Eine Bild- und Sprachnachricht aus dem Home-Office
Im Jahr der „Asiatischen Grippe“ Geborene, das war 1957, gelten als endemisch furchtlos, seit sie das Licht der Welt erblicken durften. Dankbar sind sie vor allem, dass die Erinnerung an die „Spanische Grippe“, die überzog in drei Wellen zwischen 1918 und 1919 alle Kontinente, längst außer Reichweite ist.
Und doch sehne ich mich, ein 57er Jahrgang, im Home-Office manchmal nach Bullerbü, wo es seit 1947, als die Schwedin Astrid Lindgren den ersten Band ihrer Bullerbü-Trilogie veröffentlichte, „immer lustig“ ist.
Noch nicht in der ersten Schulklasse angelangt, waren diese Geschichten von den Landkindern Britta, Inga, Lisa, Lasse, Bosse und Ole schon ein brennender Buchwunsch. Schön gebundene Ausgaben von diesen vielleicht zartesten aller Kindheitswelten lagen bereits ab 1955 vor und meine Oma hat mir im Dezember 1962, „a grad wei halt Weihnachten ies“, wie sie in ihrem weichen Niederbayerisch bemerkte, den ersten Band der Bullerbü-Geschichten geschenkt. „Weist as gonze Johr so schee brav worst“ - wie weit doch manchmal die Einschätzungen auseinanderliegen.
Alles lange vergessen, vergraben unter reichlich mit Geschichtchen angefüllten Lebensjahrzehnten. Dann aber, Mitte März 2020, mit einem Mal alles wieder da.

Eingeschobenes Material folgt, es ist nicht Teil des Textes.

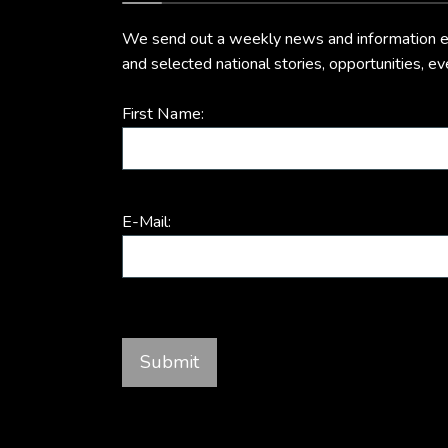
We send out a weekly news and information ema
and selected national stories, opportunities, e
First Name:
E-Mail: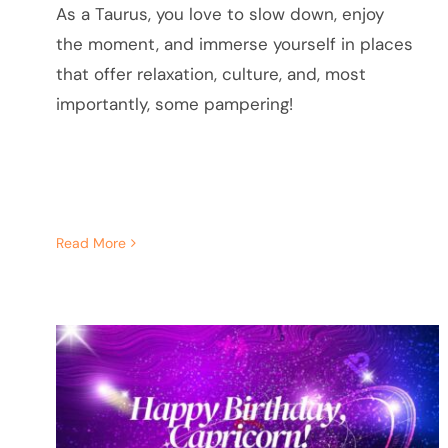
As a Taurus, you love to slow down, enjoy
the moment, and immerse yourself in places
that offer relaxation, culture, and, most
importantly, some pampering!
Read More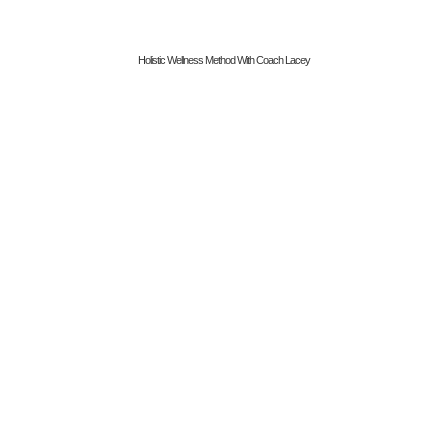
Holistic Wellness Method With Coach Lacey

Covid-19-Pandemie und Home-Office sei`s gedankt und ist es geschuldet.
Und Psychologinnen und Psychologen landauf, landab halten es ja auch für resilienzstärkend, wenn wir alle uns in der Zeit des Shut-down und des Social Distancing auf das besinnen, was uns in unserer technologie-, informations- und wissensverliebten Welt manchmal ein wenig aus den Augen gerät. „Soziale Lebewesen“ seien wir, aufeinander verworfen und dauerhaft nur in Gesellschaft glücklich, genießbar oder erfolgreich.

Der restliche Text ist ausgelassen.